I’m going to do it. I am almost 40 years old. I am not sure I have ever been true to myself. I have lived someone else’s life. I have lived the life I thought I was supposed to live. Over the past weeks I have felt a fundamental change happening in my mind. My entire life feels heavy-not just my body. I feel a sudden urgent need to get rid of all the things in my life that are weighing me down. Clutter, fat, obligations. My husband must think I’m crazy but I feel as if I don’t make major changes to my life I will drown-drown in clutter, drown in fat. How could I have wasted half my life. I want the next 40 years to be on my terms.
I cry when I think of dieting. I used to cry when I thought of getting rid of my “things’ but now I embrace it. I wonder if I’ll ever feel that way about losing weight.
After my daughter was born I lost over 30 pounds on weight watchers. I remember thinking as I carried my son up the stairs one day how heavy he was, and that was almost exactly the amount of weight I’d lost. Now I need to lose twice that much. What I carry with me each day is so heavy such a burden, yet such a comfort.
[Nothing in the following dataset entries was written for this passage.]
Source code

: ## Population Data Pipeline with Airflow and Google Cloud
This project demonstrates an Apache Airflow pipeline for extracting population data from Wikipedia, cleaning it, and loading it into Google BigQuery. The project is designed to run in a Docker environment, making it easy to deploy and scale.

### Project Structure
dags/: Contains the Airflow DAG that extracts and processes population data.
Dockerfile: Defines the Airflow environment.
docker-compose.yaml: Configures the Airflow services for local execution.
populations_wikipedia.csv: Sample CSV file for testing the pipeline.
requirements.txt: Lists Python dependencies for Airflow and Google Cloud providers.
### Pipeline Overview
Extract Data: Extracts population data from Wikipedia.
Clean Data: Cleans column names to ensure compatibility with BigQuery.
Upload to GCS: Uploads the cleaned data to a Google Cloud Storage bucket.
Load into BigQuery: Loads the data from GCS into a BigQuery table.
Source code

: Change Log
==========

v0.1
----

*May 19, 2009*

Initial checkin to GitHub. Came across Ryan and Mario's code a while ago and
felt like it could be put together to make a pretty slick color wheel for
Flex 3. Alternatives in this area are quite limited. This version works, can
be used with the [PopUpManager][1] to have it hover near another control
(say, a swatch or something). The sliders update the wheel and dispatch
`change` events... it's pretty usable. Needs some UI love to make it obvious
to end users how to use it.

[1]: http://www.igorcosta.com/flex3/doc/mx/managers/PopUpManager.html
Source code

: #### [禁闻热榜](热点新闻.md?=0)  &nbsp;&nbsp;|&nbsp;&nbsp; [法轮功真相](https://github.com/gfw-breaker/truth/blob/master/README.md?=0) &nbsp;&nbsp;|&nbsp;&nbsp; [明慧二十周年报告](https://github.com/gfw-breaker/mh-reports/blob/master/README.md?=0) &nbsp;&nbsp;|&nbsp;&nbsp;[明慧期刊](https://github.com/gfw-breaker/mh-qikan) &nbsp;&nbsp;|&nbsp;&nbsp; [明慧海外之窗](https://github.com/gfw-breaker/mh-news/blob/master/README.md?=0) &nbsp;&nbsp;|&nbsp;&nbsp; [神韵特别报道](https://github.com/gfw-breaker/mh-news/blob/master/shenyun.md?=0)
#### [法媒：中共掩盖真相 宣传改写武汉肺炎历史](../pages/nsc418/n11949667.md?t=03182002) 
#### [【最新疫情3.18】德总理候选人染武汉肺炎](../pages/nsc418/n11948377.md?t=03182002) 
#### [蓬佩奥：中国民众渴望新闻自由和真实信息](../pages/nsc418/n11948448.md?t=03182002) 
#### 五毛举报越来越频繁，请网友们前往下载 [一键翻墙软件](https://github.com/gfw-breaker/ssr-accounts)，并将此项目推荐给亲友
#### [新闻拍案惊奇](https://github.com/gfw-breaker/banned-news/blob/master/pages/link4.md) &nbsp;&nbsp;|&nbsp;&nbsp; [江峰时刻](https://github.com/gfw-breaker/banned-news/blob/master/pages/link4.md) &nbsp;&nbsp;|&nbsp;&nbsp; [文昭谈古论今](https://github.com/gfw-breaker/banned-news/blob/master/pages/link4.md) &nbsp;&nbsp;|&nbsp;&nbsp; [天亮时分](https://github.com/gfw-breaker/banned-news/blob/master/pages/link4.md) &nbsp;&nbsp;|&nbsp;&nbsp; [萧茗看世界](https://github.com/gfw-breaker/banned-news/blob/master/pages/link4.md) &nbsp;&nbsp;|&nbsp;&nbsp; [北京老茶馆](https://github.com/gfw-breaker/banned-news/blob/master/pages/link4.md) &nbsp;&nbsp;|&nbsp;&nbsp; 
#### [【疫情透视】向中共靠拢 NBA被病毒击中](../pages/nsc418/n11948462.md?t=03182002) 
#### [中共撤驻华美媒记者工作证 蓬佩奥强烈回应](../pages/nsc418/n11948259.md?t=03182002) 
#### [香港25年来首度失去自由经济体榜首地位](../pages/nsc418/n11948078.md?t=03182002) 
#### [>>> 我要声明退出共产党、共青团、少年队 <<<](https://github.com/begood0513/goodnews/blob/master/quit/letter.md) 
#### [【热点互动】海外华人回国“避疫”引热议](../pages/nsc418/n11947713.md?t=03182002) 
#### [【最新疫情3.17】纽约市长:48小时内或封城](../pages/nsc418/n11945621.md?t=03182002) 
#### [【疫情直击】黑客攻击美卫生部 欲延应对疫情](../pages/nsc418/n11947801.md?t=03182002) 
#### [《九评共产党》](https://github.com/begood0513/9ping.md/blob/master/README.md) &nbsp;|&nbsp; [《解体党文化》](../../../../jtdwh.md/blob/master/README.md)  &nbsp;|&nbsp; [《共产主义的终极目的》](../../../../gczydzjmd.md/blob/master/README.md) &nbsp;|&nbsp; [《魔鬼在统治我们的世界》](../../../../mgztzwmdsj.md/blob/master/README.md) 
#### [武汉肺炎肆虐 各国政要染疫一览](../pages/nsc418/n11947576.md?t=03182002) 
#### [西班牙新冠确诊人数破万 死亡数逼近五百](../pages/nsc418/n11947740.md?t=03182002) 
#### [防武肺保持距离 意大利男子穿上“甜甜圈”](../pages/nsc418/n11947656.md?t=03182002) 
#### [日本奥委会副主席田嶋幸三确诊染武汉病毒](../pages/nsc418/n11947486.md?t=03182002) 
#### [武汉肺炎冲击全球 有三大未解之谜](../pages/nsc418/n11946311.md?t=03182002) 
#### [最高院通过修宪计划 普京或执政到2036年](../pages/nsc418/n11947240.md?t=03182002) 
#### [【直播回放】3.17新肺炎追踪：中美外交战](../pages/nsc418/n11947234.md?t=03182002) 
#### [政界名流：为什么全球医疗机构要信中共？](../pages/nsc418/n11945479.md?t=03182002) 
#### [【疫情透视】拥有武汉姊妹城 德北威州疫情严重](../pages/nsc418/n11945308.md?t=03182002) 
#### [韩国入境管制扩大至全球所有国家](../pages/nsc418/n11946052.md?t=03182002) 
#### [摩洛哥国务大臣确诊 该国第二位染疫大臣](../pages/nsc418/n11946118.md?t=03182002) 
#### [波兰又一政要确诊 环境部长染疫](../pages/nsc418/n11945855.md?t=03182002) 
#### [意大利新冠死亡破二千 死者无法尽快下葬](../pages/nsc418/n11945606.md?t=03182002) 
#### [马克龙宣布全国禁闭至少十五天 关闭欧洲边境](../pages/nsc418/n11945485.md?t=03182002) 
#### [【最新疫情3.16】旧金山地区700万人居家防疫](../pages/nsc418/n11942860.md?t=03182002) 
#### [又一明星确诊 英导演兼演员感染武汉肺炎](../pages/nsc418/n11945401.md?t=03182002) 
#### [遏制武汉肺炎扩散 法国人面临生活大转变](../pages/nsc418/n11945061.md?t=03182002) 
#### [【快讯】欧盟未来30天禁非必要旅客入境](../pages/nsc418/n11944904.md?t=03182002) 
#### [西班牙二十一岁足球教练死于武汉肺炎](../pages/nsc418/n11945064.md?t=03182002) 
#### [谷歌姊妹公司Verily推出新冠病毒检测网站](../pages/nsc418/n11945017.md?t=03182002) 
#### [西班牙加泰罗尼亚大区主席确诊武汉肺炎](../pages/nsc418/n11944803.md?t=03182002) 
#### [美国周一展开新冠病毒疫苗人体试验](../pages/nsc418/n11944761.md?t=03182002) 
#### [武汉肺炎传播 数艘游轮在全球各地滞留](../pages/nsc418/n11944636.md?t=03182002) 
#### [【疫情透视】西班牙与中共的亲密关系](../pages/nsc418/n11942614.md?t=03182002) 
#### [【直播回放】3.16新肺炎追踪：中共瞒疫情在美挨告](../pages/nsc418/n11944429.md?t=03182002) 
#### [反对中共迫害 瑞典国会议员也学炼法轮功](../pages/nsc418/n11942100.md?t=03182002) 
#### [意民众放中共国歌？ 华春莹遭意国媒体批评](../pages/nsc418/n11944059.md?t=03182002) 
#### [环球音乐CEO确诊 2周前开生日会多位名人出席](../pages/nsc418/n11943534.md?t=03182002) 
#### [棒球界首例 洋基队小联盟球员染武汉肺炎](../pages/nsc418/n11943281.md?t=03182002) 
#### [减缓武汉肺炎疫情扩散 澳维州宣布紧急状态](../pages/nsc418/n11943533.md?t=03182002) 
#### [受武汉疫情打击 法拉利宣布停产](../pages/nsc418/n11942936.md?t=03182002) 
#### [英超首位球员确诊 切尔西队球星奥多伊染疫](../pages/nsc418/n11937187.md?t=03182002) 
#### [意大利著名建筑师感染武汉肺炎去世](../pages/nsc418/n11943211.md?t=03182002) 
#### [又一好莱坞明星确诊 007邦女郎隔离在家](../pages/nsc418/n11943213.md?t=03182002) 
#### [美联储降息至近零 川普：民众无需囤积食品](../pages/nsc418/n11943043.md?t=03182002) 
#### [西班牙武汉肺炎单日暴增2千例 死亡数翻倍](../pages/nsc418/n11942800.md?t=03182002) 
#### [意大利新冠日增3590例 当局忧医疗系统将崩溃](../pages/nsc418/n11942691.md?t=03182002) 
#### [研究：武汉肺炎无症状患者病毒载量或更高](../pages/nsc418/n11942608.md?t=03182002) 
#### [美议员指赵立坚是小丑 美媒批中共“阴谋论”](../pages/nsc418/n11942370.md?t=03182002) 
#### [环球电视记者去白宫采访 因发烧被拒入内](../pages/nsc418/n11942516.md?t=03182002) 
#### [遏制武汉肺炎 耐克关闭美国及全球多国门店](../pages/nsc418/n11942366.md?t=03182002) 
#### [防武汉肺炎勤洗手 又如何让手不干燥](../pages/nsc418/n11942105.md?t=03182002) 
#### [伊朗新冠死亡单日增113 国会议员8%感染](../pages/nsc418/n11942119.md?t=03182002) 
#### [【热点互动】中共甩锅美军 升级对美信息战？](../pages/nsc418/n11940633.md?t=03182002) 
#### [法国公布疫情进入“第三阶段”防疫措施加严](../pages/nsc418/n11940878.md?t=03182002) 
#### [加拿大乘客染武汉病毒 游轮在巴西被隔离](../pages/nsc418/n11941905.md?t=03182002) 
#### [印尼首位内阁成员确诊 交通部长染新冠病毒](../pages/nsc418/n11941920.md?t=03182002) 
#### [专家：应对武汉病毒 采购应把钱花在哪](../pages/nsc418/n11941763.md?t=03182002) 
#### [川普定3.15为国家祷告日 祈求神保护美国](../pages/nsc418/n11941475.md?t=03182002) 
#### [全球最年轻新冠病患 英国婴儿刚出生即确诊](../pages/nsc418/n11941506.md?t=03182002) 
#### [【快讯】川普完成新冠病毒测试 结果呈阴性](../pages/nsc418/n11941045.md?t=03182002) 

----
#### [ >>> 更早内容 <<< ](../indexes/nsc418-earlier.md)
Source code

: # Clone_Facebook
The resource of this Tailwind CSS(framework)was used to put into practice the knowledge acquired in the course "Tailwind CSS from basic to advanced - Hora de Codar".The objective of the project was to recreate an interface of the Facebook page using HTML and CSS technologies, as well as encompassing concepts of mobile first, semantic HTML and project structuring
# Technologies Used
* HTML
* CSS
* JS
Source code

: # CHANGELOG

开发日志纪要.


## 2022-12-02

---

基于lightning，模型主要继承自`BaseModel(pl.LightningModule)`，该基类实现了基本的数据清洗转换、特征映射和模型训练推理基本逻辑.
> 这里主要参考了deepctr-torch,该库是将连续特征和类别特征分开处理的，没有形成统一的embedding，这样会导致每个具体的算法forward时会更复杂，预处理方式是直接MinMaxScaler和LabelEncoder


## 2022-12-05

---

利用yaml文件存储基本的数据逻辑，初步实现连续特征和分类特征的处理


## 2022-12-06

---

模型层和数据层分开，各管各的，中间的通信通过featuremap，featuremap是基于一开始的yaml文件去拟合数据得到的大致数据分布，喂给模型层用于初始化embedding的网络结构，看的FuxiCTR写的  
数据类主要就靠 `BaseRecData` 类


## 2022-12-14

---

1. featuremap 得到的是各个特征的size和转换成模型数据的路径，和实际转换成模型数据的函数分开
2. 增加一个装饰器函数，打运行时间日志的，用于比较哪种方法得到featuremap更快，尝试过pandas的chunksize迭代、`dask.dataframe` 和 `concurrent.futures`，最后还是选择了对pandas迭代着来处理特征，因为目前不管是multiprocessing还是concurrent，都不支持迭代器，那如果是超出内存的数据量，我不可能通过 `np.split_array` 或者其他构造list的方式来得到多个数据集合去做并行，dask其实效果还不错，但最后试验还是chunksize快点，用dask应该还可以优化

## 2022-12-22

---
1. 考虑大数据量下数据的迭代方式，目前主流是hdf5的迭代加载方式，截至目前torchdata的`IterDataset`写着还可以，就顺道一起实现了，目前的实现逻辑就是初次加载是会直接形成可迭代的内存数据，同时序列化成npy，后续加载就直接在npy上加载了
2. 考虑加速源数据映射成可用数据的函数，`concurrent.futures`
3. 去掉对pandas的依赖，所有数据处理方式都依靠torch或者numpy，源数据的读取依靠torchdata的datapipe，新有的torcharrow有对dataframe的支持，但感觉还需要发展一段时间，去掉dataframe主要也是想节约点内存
I fear losing friends. I eat with my friends. It’s how we celebrate. We commiserate over fat, over eating.
I’ve been reading weight loss blogs. I find many depressing and not at all inspiring, so many are self deprecating. I’m tired of being self deprecating. I’m tired of apologizing for myself. I’ve decided to blog my way through this process. My husband is going to try to lose weight too. So hopefully with his support and my accountability to this blog I’ll be able to keep at it.
First of all I’m setting a goal. It’s a big goal. I want to lose 60 pounds. That would put me at 200 pounds. Now I know 200 pounds still seems like a lot. But being 5’10” I looked pretty good at 200 pounds (oh so many years ago). 200 pounds is nowhere near skinny. But it is a good reasonable goal.
I have decided that I want to be 60 pounds smaller by my 40th birthday and I want to stay fit for life.
So I’ve done it. I completed step one. I set a goal. Next I’ll make a list of why I want to lose weight.